The emergence of the Sandman Advanced Persistent Threat (APT) marks a significant shift in the landscape of cyber espionage. A recent analysis by SentinelLabs, in collaboration with Microsoft and PwC, sheds light on this threat, revealing its links to suspected China-based adversaries and their adoption of sophisticated cyber tools.
The Sandman APT's Connection to China-Based Threat Clusters
The Sandman APT is closely associated with known China-based threat clusters, particularly those using the KEYPLUG backdoor. This connection was jointly presented by PwC and Microsoft at Labscon 2023, identifying the cluster as STORM-0866/Red Dev 40. The Sandman's use of Lua-based malware, LuaDream, alongside the KEYPLUG backdoor, and their co-existence in the same victim environments, points to a shared origin or collaboration between these groups. Additionally, both Sandman and STORM-0866/Red Dev 40 exhibit similar infrastructure control and management practices, including choices of hosting providers and domain naming conventions.
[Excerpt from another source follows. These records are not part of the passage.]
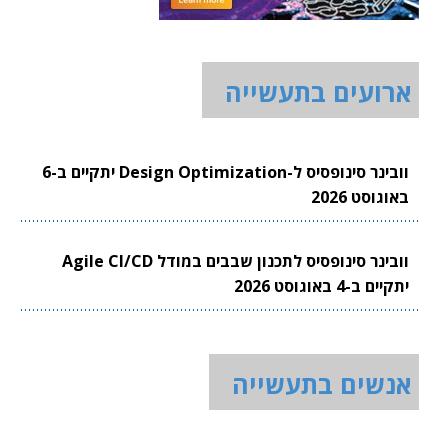
ארועים בתעשייה
וובינר סינופסיס ל-Design Optimization יתקיים ב-6
באוגוסט 2026
וובינר סינופסיס לתכנון שבבים במודל Agile CI/CD
יתקיים ב-4 באוגוסט 2026
אנשים בתעשייה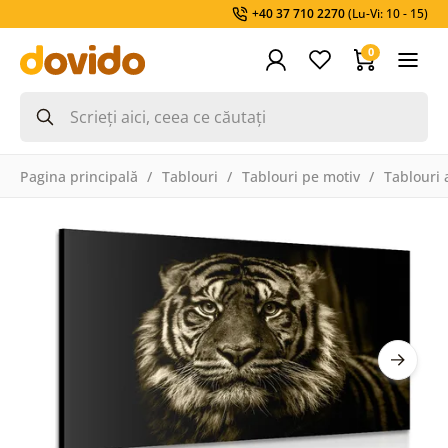
+40 37 710 2270
(Lu-Vi: 10 - 15)
0
Pagina principală
Tablouri
Tablouri pe motiv
Tablouri 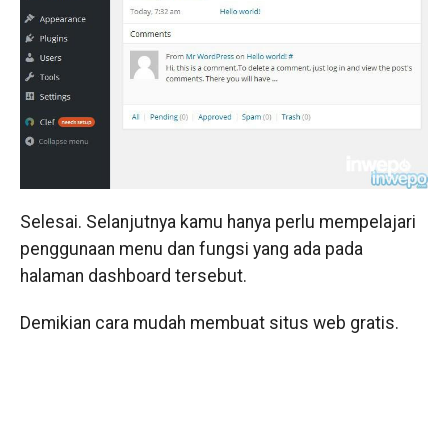
Selesai. Selanjutnya kamu hanya perlu mempelajari
penggunaan menu dan fungsi yang ada pada
halaman dashboard tersebut.
Demikian cara mudah membuat situs web gratis.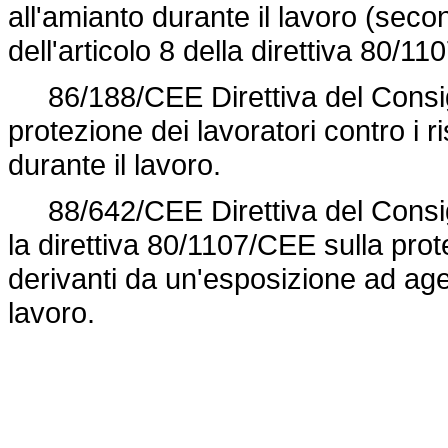
all'amianto durante il lavoro (secon
dell'articolo 8 della
direttiva 80/1
86/188/CEE Direttiva del Consigl
protezione dei lavoratori contro i r
durante il lavoro.
88/642/CEE Direttiva del Consig
la
direttiva 80/1107/CEE
sulla prote
derivanti da un'esposizione ad agenti
lavoro.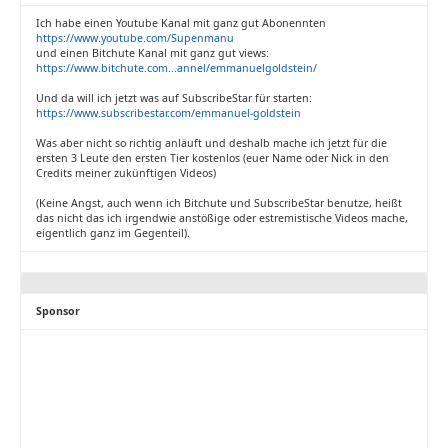
Ich habe einen Youtube Kanal mit ganz gut Abonennten
https://www.youtube.com/Supenmanu
und einen Bitchute Kanal mit ganz gut views:
https://www.bitchute.com...annel/emmanuelgoldstein/
Und da will ich jetzt was auf SubscribeStar für starten:
https://www.subscribestar.com/emmanuel-goldstein
Was aber nicht so richtig anläuft und deshalb mache ich jetzt für die
ersten 3 Leute den ersten Tier kostenlos (euer Name oder Nick in den
Credits meiner zukünftigen Videos)
(Keine Angst, auch wenn ich Bitchute und SubscribeStar benutze, heißt
das nicht das ich irgendwie anstößige oder estremistische Videos mache,
eigentlich ganz im Gegenteil).
Sponsor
Targeting Patterns and Operational Similarities
The targeting patterns of the Sandman APT and STORM-0866/Red Dev 40 reveal a focus on entities in the Middle East and the South Asian subcontinent, including telecommunication providers and government entities. This alignment in victimology underscores the broader collaboration and coordination within the China-based threat landscape. Such cooperation is further evidenced by shared operational practices and the use of cloud-based reverse proxy infrastructure for C2 (Command and Control) servers, which enhances operational security by concealing the true hosting locations of these servers.
Sandman and STORM-0866/Red Dev 40 Infrastructure Analysis
A detailed analysis of the Sandman and STORM-0866/Red Dev 40 infrastructure reveals the use of overlapping SSL certificates across various domains and IP addresses. This includes the use of certificates for both the LuaDream C2 domain and domains associated with KEYPLUG C2 servers. Such overlap in infrastructure, particularly in SSL certificate usage, indicates a strong likelihood of collaboration or shared resources between these two APT clusters.
LuaDream and KEYPLUG: Distinct Yet Related Malware Strains
While LuaDream and KEYPLUG are distinct malware strains, with KEYPLUG implemented in C++ and LuaDream primarily in Lua, there are indicators of shared development practices. These include overlaps in functionalities and design, suggesting that the operators of these malware strains have shared functional requirements. Both strains support multiple protocols for C2 communication, including HTTP, TCP, WebSocket, and QUIC, and exhibit similar execution flows and data management processes. These similarities point to a potential shared development background, which is not uncommon in the Chinese malware landscape.
Concluding Thoughts: The Evolving Chinese Threat Landscape
The emergence of the Sandman APT and its association with the KEYPLUG backdoor and STORM-0866/Red Dev 40 is a stark reminder of the complex and evolving nature of the Chinese threat landscape. The adoption of Lua, a development paradigm historically linked to Western or Western-aligned actors, by China-based adversaries highlights their ongoing efforts to enhance the functionality, flexibility, and stealthiness of their malware. This development stresses the need for continuous collaboration and information sharing within the threat intelligence community to effectively navigate and counter these evolving threats.